Saya pernah mendengar salah seorang rekan guru yang menegur seorang pengemis yang datang ke sekolah kami dan meminta uang sekadar penghilang rasa lapar.
Saya tidak berkomentar saat itu, namun menurut saya, tindakan menghakimi tersebut tidaklah tepat.
Meskipun secara fisik, orang-orang yang menjadi pengemis tersebut sempurna secara fisik, namun kita tidak tahu apa yang melatarbelakangi mereka sehingga mereka menjadi pengemis. Yang jelas, mereka tidak mempunyai privilege atau keunggulan seperti: berasal dari keluarga kaya, mendapatkan warisan uang berjuta-juta, dan lain sebagainya.
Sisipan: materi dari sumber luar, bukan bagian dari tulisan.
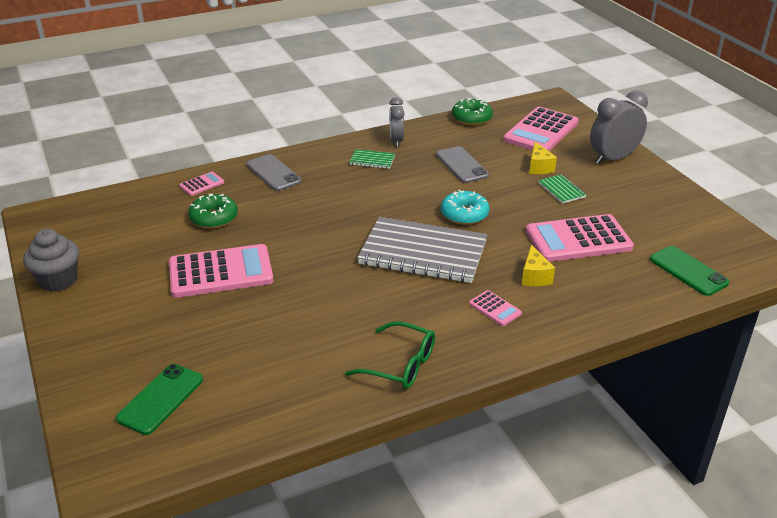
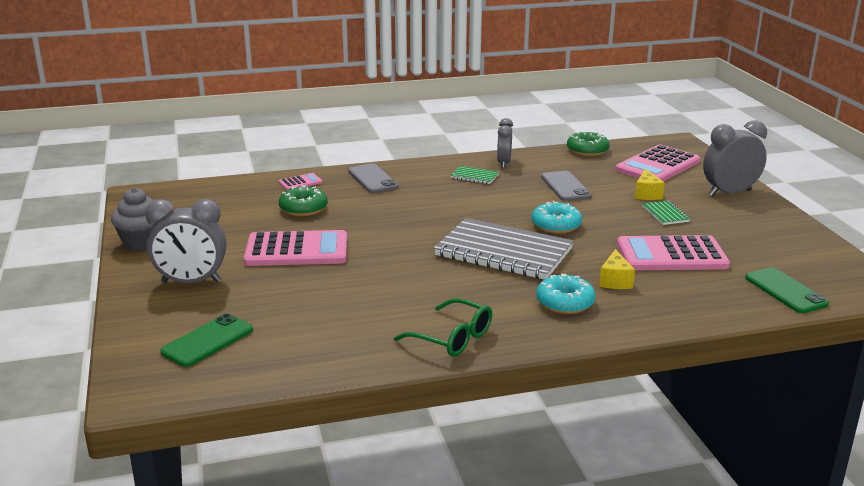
camera: 10 degrees right, 10 degrees down
(123, 325) = (191, 282): none -> grey clock
(495, 308) = (565, 303): pink calculator -> turquoise donut

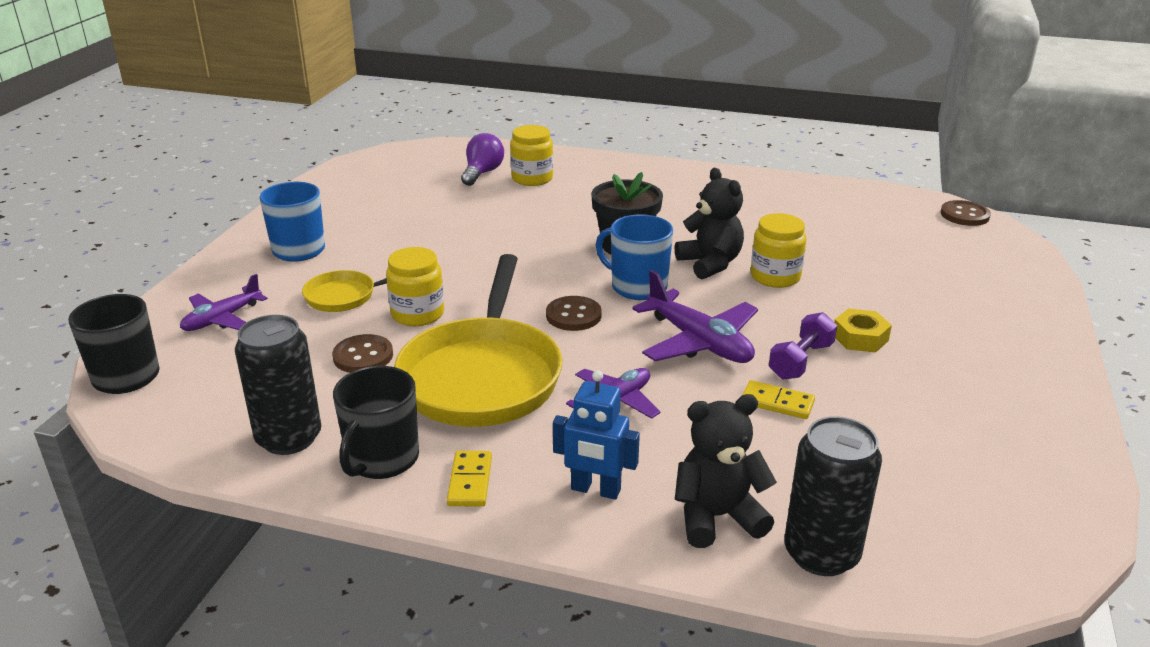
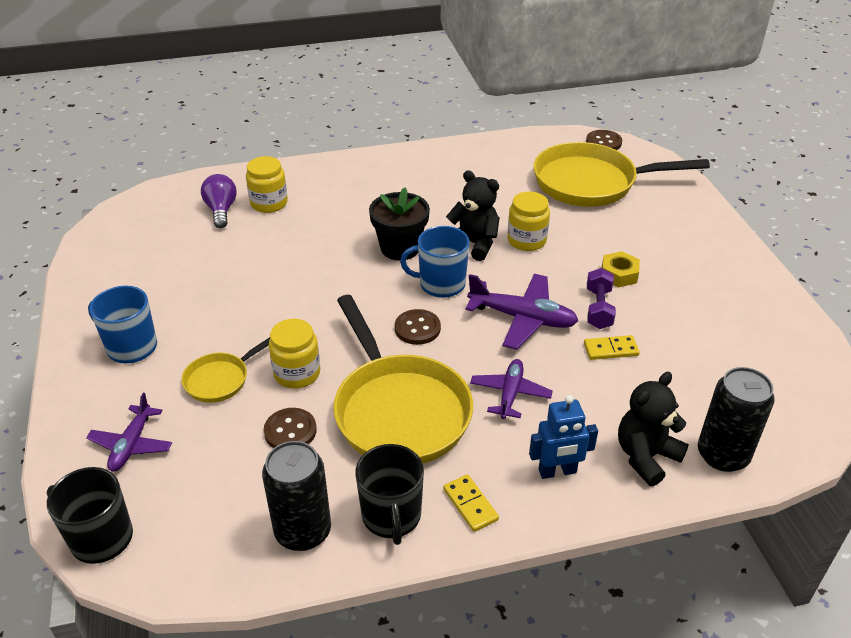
camera: 30 degrees left, 10 degrees up
(910, 247) = (591, 183): none -> yellow pan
Rekan guru tadi, sebut saja Gina, berasal dari keluarga kaya. Kehidupannya pun berada karena menikah dengan seorang dosen yang mempunyai kedudukan tinggi di perguruan tinggi ternama di Samarinda. Saya yakin dia tidak pernah mengalami kondisi keuangan yang minim. Hidupnya selalu berkecukupan. Dan dalam keseharian, kami, rekan-rekan guru, melihat tutur kata dan perilaku Gina terkesan glamor dan tinggi hati dengan status sosialnya.
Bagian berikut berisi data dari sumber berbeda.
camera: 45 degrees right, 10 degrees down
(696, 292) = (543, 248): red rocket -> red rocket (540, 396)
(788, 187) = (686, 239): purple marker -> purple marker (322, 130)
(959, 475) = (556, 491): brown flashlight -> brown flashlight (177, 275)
Secara pribadi, saya pernah berada dalam posisi kesulitan keuangan waktu masih indekos. Makan cuma sekali sehari pernah saya lakoni demi mencukupkan honor mengajar selama sebulan yang tidak seberapa. Jadi, saya sangat mengerti jika ada pengemis yang datang meminta-minta meskipun anggota tubuh lengkap secara fisik, karena kalau sudah perut lapar, bagaimana bisa berpikir kreatif untuk mencari kerja? Perut menuntut segera diisi.
Sedapat mungkin ajak bicara pengemis tersebut. Berikan empati kepada mereka karena sangat jarang mereka mendapat perhatian dari berbagai kalangan. Jangankan perhatian, suara mereka pun mungkin tidak didengar.
Terkadang, dengan mendengarkan mereka, kisah mereka, kita bisa belajar satu hal, bahwa kita mungkin kurang bersyukur selama ini. Kita merasa hidup kita malang dan menyedihkan, padahal ada yang lebih menderita dan menyakitkan hidupnya dibanding hidup kita.